Les déclarations d'intention ne valent rien. Il faut des exemples vivants. M. Zapatero, en Espagne, est un homme plus qu'estimable. Il est socialiste. Le chômage en Espagne est plus du double du
nôtre. M. Papandréou en Grèce est socialiste. Est-ce le sort de la Grèce que nous souhaitons pour la France? M. Sarkozy a été plus attaqué, plus vilipendé, plus traîné dans la boue qu'aucun
dirigeant depuis de longues années. Il a pourtant maintenu le pays hors de l'eau au cours d'une des pires crises que nous ayons jamais connues. Il n'est même pas impossible que Mme Merkel et lui
aient sauvé l'Europe et l'euro. Pour affronter le jugement de l'histoire, je choisis le camp, à peu près cohérent, Sarkozy-Fillon-Juppé contre le camp, incohérent jusqu'à l'absurde, Hollande
(Hollande président? On croit rêver, disait Fabius) -Aubry-Joly-Mélenchon. Bonaparte Premier consul prétendait que le seul crime en politique consistait à avoir des ambitions plus hautes que ses
capacités. Je suis sûr que François Hollande lui-même a des cauchemars la nuit à l'idée d'être appelé demain à diriger le pays avec le concours des amis de toutes sortes et étrangement bariolés
que lui a réservés le destin. Je veux bien croire -je n'en suis pas si sûr que pour 2012 les dés sont déjà jetés, que les handicaps du président sortant sont bien lourds pour être surmontés, que
le retard est trop rude pour être rattrapé. J'imagine très bien l'explosion d'enthousiasme sur la place de la Bastille ce soir de mai 2012 où l'élection de M. François Hollande à la magistrature
suprême sera enfin annoncée. Je me demande seulement dans quel état sera la France en 2014 ou en 2015. »
Mon point de vue
M. d'Ormesson est un vieux monsieur que l'univers de noblesse déchue duquel il émane et dont il est un chantre désabusé, est typique de cette élite dépassée qui se réfugie dans les dogmes confortables aux intérêts de sa classe
Il est donc normal qu'il tienne ces propos rassurants pour son environnement condescendant à l'égard de son académique vertu.
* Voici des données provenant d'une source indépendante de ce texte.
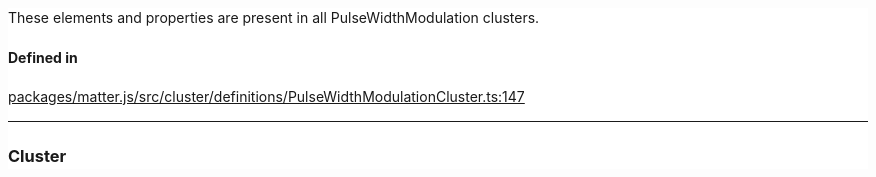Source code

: These elements and properties are present in all PulseWidthModulation clusters.

#### Defined in

[packages/matter.js/src/cluster/definitions/PulseWidthModulationCluster.ts:147](https://github.com/project-chip/matter.js/blob/dfd1dc35/packages/matter.js/src/cluster/definitions/PulseWidthModulationCluster.ts#L147)

___

### Cluster

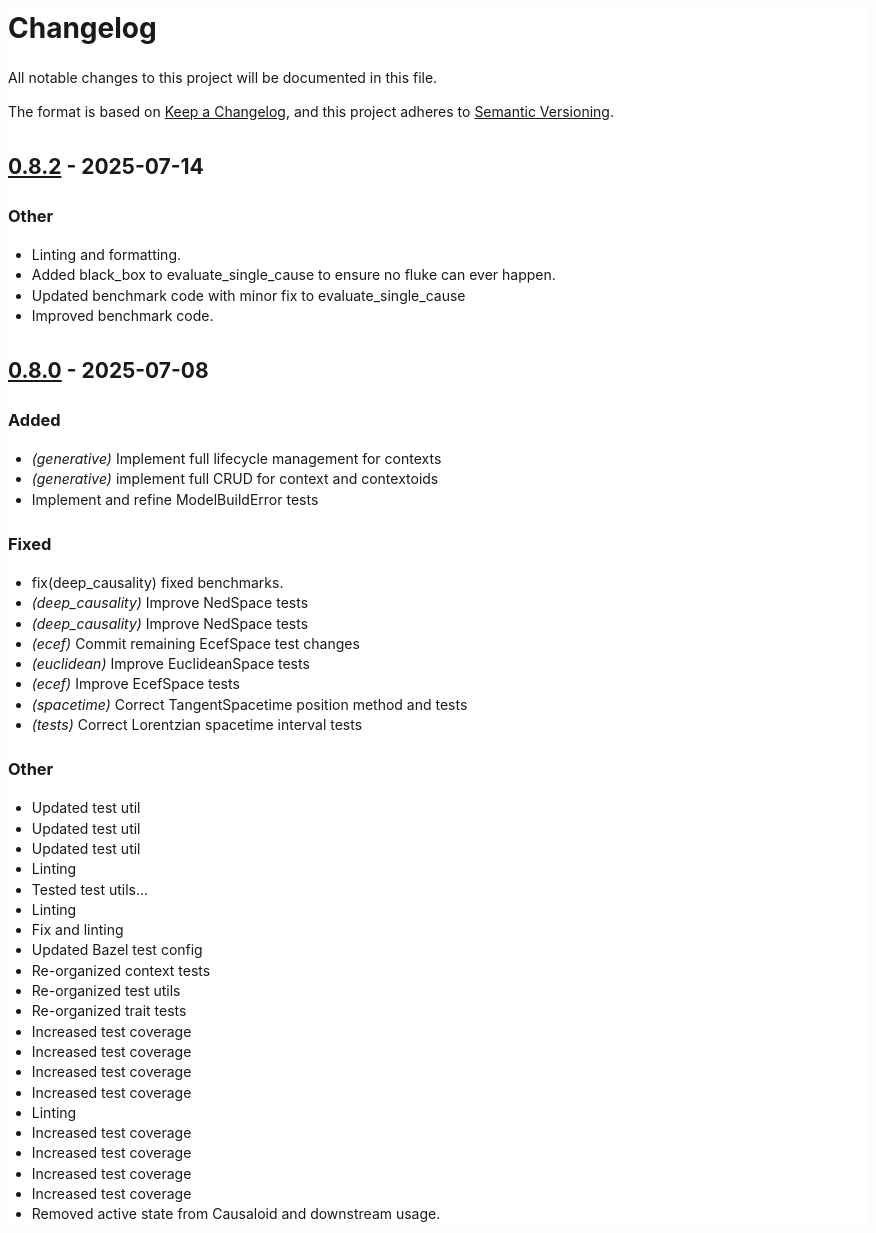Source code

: # Changelog

All notable changes to this project will be documented in this file.

The format is based on [Keep a Changelog](https://keepachangelog.com/en/1.0.0/),
and this project adheres to [Semantic Versioning](https://semver.org/spec/v2.0.0.html).

## [0.8.2](https://github.com/deepcausality-rs/deep_causality/compare/deep_causality-v0.8.1...deep_causality-v0.8.2) - 2025-07-14

### Other

- Linting and formatting.
- Added black_box to evaluate_single_cause to ensure no fluke can ever happen.
- Updated benchmark code with minor fix to evaluate_single_cause
- Improved benchmark code.

## [0.8.0](https://github.com/deepcausality-rs/deep_causality/compare/deep_causality-v0.7.5...deep_causality-v0.8.0) - 2025-07-08

### Added

- *(generative)* Implement full lifecycle management for contexts
- *(generative)* implement full CRUD for context and contextoids
- Implement and refine ModelBuildError tests

### Fixed

- fix(deep_causality) fixed benchmarks.
- *(deep_causality)* Improve NedSpace tests
- *(deep_causality)* Improve NedSpace tests
- *(ecef)* Commit remaining EcefSpace test changes
- *(euclidean)* Improve EuclideanSpace tests
- *(ecef)* Improve EcefSpace tests
- *(spacetime)* Correct TangentSpacetime position method and tests
- *(tests)* Correct Lorentzian spacetime interval tests

### Other

- Updated test util
- Updated test util
- Updated test util
- Linting
- Tested test utils...
- Linting
- Fix and linting
- Updated Bazel test config
- Re-organized context tests
- Re-organized test utils
- Re-organized trait tests
- Increased test coverage
- Increased test coverage
- Increased test coverage
- Increased test coverage
- Linting
- Increased test coverage
- Increased test coverage
- Increased test coverage
- Increased test coverage
- Removed active state from Causaloid and downstream usage.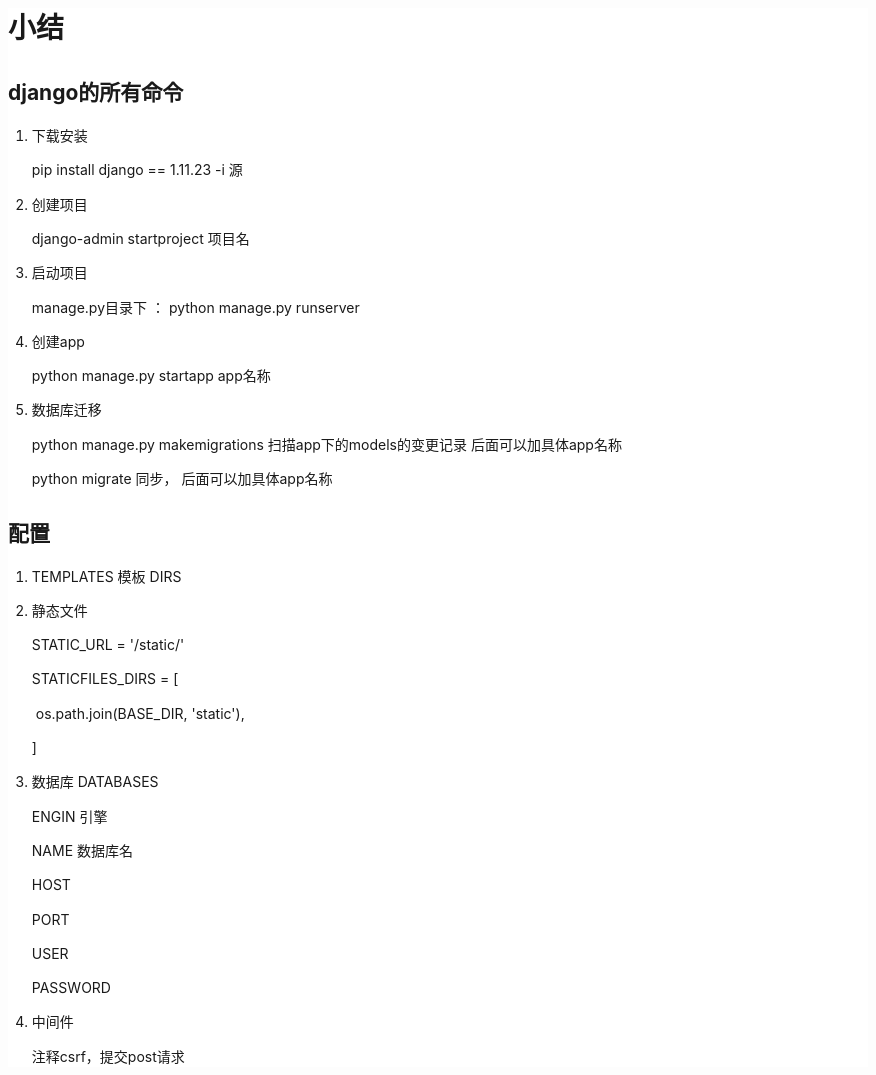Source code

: 

# 小结



## django的所有命令

1. 下载安装

   pip install django == 1.11.23 -i 源

2. 创建项目

   django-admin startproject 项目名

3. 启动项目

   manage.py目录下 ： python manage.py runserver

4. 创建app

   python manage.py startapp app名称

5. 数据库迁移

   python manage.py makemigrations 扫描app下的models的变更记录  后面可以加具体app名称

   python migrate 同步， 后面可以加具体app名称

## 配置

1. TEMPLATES 模板    DIRS

2. 静态文件

   STATIC_URL = '/static/'

   STATICFILES_DIRS = [

   ​	os.path.join(BASE_DIR, 'static'),

   ]

3. 数据库 DATABASES

   ENGIN 引擎

   NAME 数据库名

   HOST

   PORT

   USER

   PASSWORD

4. 中间件

   注释csrf，提交post请求
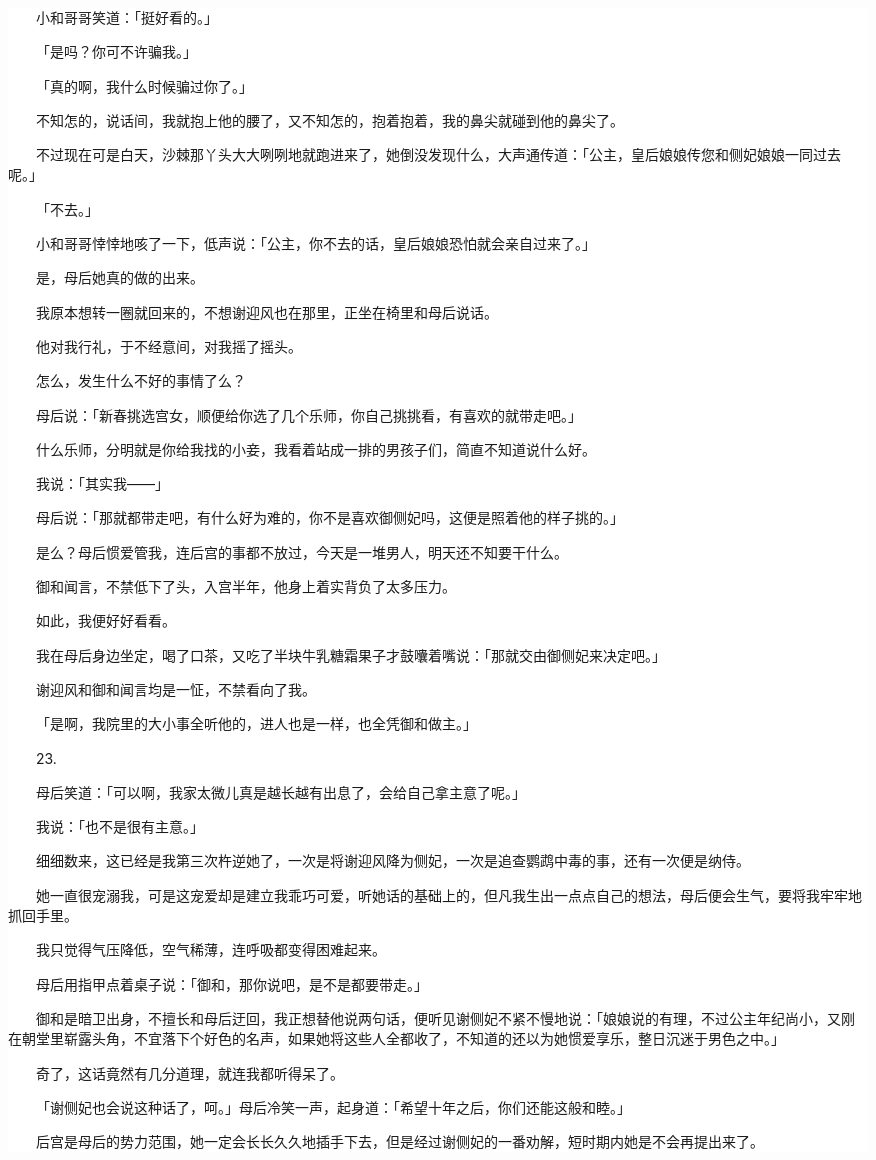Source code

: &emsp;&emsp;小和哥哥笑道：「挺好看的。」  
  
&emsp;&emsp;「是吗？你可不许骗我。」  
  
&emsp;&emsp;「真的啊，我什么时候骗过你了。」  
  
&emsp;&emsp;不知怎的，说话间，我就抱上他的腰了，又不知怎的，抱着抱着，我的鼻尖就碰到他的鼻尖了。  
  
&emsp;&emsp;不过现在可是白天，沙棘那丫头大大咧咧地就跑进来了，她倒没发现什么，大声通传道：「公主，皇后娘娘传您和侧妃娘娘一同过去呢。」  
  
&emsp;&emsp;「不去。」  
  
&emsp;&emsp;小和哥哥悻悻地咳了一下，低声说：「公主，你不去的话，皇后娘娘恐怕就会亲自过来了。」  
  
&emsp;&emsp;是，母后她真的做的出来。  
  
&emsp;&emsp;我原本想转一圈就回来的，不想谢迎风也在那里，正坐在椅里和母后说话。  
  
&emsp;&emsp;他对我行礼，于不经意间，对我摇了摇头。  
  
&emsp;&emsp;怎么，发生什么不好的事情了么？  
  
&emsp;&emsp;母后说：「新春挑选宫女，顺便给你选了几个乐师，你自己挑挑看，有喜欢的就带走吧。」  
  
&emsp;&emsp;什么乐师，分明就是你给我找的小妾，我看着站成一排的男孩子们，简直不知道说什么好。  
  
&emsp;&emsp;我说：「其实我——」  
  
&emsp;&emsp;母后说：「那就都带走吧，有什么好为难的，你不是喜欢御侧妃吗，这便是照着他的样子挑的。」  
  
&emsp;&emsp;是么？母后惯爱管我，连后宫的事都不放过，今天是一堆男人，明天还不知要干什么。  
  
&emsp;&emsp;御和闻言，不禁低下了头，入宫半年，他身上着实背负了太多压力。  
  
&emsp;&emsp;如此，我便好好看看。  
  
&emsp;&emsp;我在母后身边坐定，喝了口茶，又吃了半块牛乳糖霜果子才鼓囔着嘴说：「那就交由御侧妃来决定吧。」  
  
&emsp;&emsp;谢迎风和御和闻言均是一怔，不禁看向了我。  
  
&emsp;&emsp;「是啊，我院里的大小事全听他的，进人也是一样，也全凭御和做主。」  
  
&emsp;&emsp;23.  
  
&emsp;&emsp;母后笑道：「可以啊，我家太微儿真是越长越有出息了，会给自己拿主意了呢。」  
  
&emsp;&emsp;我说：「也不是很有主意。」  
  
&emsp;&emsp;细细数来，这已经是我第三次杵逆她了，一次是将谢迎风降为侧妃，一次是追查鹦鹉中毒的事，还有一次便是纳侍。  
  
&emsp;&emsp;她一直很宠溺我，可是这宠爱却是建立我乖巧可爱，听她话的基础上的，但凡我生出一点点自己的想法，母后便会生气，要将我牢牢地抓回手里。  
  
&emsp;&emsp;我只觉得气压降低，空气稀薄，连呼吸都变得困难起来。  
  
&emsp;&emsp;母后用指甲点着桌子说：「御和，那你说吧，是不是都要带走。」  
  
&emsp;&emsp;御和是暗卫出身，不擅长和母后迂回，我正想替他说两句话，便听见谢侧妃不紧不慢地说：「娘娘说的有理，不过公主年纪尚小，又刚在朝堂里崭露头角，不宜落下个好色的名声，如果她将这些人全都收了，不知道的还以为她惯爱享乐，整日沉迷于男色之中。」  
  
&emsp;&emsp;奇了，这话竟然有几分道理，就连我都听得呆了。  
  
&emsp;&emsp;「谢侧妃也会说这种话了，呵。」母后冷笑一声，起身道：「希望十年之后，你们还能这般和睦。」  
  
&emsp;&emsp;后宫是母后的势力范围，她一定会长长久久地插手下去，但是经过谢侧妃的一番劝解，短时期内她是不会再提出来了。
Un académicien est là pour conserver, pas pour chercher, développer, prévoir, susciter...
Mais ce n'est pas parce qu'on est vieux et possédant qu'on doit camper sur des positions archaïques et aristocratiques.
M. Stéphane Hessel, 93 ans aux prunes, et aïeul de M. d'Ormesson en est un exemple qui a été bien compris de la jeunesse du monde entier, la jeunesse ouverte, curieuse, mal traitée, qui a trouvé en lui l'intelligence de la situation, établie à l'aune d'une vraie vie, parfois de souffrances comme M. d'Ormesson n'en a bien sûr jamais connues, les ressorts de l'enthousiasme, une perspective enfin...
Bref il est l'heure de s'indigner, de modifier les règles du jeu qui nous entrainent dans la décadence économique, morale, sociale, telles qu'elles sont établies chaque jour encore par des nostalgiques qui nous gouvernent à leur seul profit.
Que M. Hollande ne soit pas exactement le moteur de tout cela, j'en conviens totalement avec d'Ormesson.
Qu'il faille changer de république[1] pour rééquilibrer une démocratie confisquée par les amis de d'Ormesson, je suis tout à fait d'accord avec ce qu’il écrit en creux.
Mais il y a deux choses qu'il ne dit pas :
- la médiatique personnalisation des élections est une grossièreté, tant il est nécessaire d'avoir une véritable équipe aux manettes. C'est juste ce que Sarkozy n'a pas fait et une des raisons
majeures de son échec (et je suis poli), lui qui s’est cru le maître du monde
- corollaire, il n'y a pas le début de commencement de projet de société dans la critique de M. d'Ormesson. Or c'est tout de même cela qui importe : santé, éducation, vie en commun... comment
répartir nos ressources, non?
Bref, ce texte est parfait par ce qu'il montre de mépris, de dogmatisme et d'orgueil de la part des suppôts de nos gouvernants. Des valeurs bien de "droite" s'il en est. M. Hollande serait
inspiré de s’en éloigner radicalement.